Conjoint Experiment Diagnostics
Instructions
Work through each section below for the conjoint study under review. Assess whether the study addresses each item adequately, partially, or not at all. Flag items that pose threats to inference and prioritize recommendations by severity.
If provided with R scripts or data, inspect the actual implementation, not just what the paper claims. Check for discrepancies between described and implemented methods.
1. Design Diagnostics
1.1 Attribute and Level Selection
- Are attributes conceptually distinct and non-overlapping?
- Are levels realistic and mutually exclusive within each attribute?
- Is the number of attributes justified? (Bansak et al. 2021 PSRM: attributes can scale with modest satisficing, but each additional attribute adds cognitive load)
- Are there "dominant" attributes that might crowd out attention to others?
- Do the attribute levels span a meaningful range of the construct of interest?
1.2 Profile Restrictions
- Are implausible or contradictory attribute combinations allowed?
- If restrictions are imposed, are they documented and justified?

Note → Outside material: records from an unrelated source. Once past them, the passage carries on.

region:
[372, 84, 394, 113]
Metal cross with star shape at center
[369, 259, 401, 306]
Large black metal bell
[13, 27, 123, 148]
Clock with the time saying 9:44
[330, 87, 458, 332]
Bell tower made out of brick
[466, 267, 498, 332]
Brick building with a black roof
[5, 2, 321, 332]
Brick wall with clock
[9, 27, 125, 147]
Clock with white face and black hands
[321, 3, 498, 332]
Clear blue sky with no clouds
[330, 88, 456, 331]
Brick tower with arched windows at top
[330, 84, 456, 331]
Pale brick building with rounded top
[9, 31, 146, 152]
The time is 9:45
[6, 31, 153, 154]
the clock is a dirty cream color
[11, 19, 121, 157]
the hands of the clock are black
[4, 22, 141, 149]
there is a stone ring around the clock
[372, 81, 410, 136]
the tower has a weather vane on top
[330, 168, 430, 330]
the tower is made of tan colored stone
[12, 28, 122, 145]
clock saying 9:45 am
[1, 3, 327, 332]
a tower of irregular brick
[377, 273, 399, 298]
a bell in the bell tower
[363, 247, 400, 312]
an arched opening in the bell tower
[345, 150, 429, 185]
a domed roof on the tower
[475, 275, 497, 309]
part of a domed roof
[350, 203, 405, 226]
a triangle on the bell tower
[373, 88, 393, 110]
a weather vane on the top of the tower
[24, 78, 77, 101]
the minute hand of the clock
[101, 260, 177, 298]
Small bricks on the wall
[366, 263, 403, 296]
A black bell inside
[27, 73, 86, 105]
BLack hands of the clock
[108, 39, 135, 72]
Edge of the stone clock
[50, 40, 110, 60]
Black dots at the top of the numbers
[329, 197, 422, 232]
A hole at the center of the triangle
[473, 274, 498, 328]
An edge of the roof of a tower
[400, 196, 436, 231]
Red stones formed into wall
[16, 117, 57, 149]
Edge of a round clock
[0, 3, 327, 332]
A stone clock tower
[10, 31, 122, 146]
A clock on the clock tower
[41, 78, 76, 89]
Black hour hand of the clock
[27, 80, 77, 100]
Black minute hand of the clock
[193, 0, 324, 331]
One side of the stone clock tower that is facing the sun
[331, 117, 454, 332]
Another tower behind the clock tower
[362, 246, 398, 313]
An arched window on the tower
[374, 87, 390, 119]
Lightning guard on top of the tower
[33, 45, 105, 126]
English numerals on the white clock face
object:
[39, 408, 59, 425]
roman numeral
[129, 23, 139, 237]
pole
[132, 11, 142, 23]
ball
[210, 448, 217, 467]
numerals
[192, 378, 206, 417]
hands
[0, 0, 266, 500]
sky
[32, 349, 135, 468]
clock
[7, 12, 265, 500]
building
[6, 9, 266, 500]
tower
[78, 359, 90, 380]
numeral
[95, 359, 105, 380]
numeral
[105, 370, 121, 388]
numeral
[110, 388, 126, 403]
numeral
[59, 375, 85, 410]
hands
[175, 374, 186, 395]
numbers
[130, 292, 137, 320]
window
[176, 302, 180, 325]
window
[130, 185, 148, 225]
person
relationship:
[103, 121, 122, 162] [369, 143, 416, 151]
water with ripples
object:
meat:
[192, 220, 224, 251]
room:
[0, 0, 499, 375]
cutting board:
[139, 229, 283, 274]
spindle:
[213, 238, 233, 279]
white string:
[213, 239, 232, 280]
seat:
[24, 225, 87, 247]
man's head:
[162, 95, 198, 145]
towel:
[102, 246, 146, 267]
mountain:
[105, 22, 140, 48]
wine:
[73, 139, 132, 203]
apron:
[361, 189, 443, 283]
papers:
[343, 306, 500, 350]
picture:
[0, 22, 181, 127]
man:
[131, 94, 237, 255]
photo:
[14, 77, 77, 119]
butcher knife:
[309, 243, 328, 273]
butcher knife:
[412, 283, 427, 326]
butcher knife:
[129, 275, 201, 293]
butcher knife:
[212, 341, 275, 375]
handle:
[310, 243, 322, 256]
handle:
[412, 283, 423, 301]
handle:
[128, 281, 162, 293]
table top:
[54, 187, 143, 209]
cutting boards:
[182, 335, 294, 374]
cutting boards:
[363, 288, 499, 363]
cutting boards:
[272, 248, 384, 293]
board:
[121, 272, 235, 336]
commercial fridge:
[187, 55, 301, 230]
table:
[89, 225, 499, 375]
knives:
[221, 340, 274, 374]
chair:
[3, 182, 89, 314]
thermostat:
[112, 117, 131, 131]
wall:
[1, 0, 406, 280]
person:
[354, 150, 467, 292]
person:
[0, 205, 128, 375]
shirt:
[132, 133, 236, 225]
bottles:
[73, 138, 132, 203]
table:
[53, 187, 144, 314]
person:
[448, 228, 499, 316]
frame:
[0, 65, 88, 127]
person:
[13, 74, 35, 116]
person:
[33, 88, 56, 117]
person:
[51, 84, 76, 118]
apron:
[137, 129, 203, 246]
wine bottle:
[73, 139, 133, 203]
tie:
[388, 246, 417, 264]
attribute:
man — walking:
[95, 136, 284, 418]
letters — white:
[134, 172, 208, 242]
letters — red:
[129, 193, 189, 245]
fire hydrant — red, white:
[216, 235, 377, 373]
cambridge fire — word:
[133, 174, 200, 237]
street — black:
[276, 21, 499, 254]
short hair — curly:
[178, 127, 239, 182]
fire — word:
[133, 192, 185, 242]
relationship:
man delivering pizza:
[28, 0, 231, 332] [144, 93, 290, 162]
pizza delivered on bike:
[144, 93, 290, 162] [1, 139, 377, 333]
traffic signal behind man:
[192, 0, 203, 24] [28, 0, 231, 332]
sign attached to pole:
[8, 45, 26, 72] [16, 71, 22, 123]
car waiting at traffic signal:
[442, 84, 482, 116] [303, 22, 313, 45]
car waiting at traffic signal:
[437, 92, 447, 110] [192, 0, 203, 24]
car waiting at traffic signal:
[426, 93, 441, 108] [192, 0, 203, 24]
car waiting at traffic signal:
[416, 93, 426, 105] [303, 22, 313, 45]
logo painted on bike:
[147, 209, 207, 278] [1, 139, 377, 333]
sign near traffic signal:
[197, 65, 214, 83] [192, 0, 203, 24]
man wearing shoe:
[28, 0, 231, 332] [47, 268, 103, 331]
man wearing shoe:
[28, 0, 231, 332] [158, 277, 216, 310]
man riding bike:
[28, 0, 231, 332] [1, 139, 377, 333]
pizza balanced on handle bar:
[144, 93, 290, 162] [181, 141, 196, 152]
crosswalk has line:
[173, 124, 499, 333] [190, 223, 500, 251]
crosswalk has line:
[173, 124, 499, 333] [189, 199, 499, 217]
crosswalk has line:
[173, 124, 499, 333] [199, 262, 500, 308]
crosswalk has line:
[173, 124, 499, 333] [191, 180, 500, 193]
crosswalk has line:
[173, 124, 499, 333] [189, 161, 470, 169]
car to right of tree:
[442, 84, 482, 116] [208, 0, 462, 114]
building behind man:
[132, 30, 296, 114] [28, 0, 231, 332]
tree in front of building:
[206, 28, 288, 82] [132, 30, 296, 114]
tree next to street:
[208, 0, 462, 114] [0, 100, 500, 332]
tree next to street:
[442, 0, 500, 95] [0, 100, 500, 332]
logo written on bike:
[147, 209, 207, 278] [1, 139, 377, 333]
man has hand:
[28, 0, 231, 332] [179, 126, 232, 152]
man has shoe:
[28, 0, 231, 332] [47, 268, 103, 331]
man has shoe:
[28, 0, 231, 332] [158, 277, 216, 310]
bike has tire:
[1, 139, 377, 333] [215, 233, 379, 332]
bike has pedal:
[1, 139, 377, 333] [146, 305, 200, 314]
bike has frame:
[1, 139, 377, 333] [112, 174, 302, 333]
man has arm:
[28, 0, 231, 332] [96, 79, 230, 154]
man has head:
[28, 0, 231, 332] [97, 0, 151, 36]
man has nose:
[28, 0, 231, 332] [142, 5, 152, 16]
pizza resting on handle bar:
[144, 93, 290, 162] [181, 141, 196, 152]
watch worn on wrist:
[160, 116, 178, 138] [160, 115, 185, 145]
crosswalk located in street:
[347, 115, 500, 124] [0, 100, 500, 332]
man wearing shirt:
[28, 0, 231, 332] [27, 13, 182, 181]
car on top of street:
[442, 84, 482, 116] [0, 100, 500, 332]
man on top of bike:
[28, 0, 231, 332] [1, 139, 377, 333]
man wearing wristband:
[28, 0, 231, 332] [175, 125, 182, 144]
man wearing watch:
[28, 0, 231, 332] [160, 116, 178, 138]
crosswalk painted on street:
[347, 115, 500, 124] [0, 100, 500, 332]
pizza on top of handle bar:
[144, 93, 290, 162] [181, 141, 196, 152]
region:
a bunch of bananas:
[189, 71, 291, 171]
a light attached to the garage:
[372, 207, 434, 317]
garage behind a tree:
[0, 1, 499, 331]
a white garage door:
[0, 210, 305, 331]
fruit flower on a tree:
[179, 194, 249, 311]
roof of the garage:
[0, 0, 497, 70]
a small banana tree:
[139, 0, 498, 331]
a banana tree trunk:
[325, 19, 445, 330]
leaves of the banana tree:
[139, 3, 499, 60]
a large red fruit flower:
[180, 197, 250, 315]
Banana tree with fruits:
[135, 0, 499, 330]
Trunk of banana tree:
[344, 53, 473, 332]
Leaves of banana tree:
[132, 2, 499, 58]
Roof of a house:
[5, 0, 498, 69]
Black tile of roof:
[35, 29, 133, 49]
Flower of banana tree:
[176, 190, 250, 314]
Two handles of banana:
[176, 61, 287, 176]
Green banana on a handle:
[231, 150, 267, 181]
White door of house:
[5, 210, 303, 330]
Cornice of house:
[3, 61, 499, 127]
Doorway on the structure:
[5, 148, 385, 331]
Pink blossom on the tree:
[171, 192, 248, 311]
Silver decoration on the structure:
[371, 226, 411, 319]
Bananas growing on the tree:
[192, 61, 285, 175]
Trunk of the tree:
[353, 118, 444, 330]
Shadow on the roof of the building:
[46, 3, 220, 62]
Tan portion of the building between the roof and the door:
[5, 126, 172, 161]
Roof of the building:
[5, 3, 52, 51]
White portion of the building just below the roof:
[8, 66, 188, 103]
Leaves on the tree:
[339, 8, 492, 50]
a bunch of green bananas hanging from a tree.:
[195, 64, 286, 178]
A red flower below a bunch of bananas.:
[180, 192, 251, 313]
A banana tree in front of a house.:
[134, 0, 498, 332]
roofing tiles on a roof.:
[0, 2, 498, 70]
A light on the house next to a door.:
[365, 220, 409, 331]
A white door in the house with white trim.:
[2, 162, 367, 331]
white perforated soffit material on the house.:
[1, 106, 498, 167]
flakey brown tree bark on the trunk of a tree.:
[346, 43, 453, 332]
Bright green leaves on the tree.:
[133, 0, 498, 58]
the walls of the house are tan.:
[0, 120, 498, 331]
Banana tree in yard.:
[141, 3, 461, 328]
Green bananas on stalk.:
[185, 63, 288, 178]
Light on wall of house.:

- If no restrictions, does the paper acknowledge potential odd profiles? (Bansak & Jenke 2025: odd profiles have minimal impact on first-order inferences, but should be acknowledged)
1.3 Number of Tasks and Satisficing
- How many tasks per respondent? (Bansak et al. 2018: up to 30 tasks with limited satisficing)
- Are attention checks embedded?
- Is there evidence of survey fatigue or satisficing in later tasks? (e.g., declining response time, increased randomness)
1.4 Randomization
- Is attribute-level assignment fully randomized (uniform distribution)?
- If non-uniform, is this justified and documented?
- Are profile-pair attributes independent or dependent? (Clayton et al. 2023 distinguish independent, dependent, and pair-level attributes)
1.5 Sample and Power
- Is the sample size justified with a power analysis? (Schuessler & Freitag 2020 cjpowR; Stefanelli & Lukac 2020)
- What is the effective sample size (N respondents x T tasks)?
- Are Type S (sign) and Type M (magnitude/exaggeration) errors considered?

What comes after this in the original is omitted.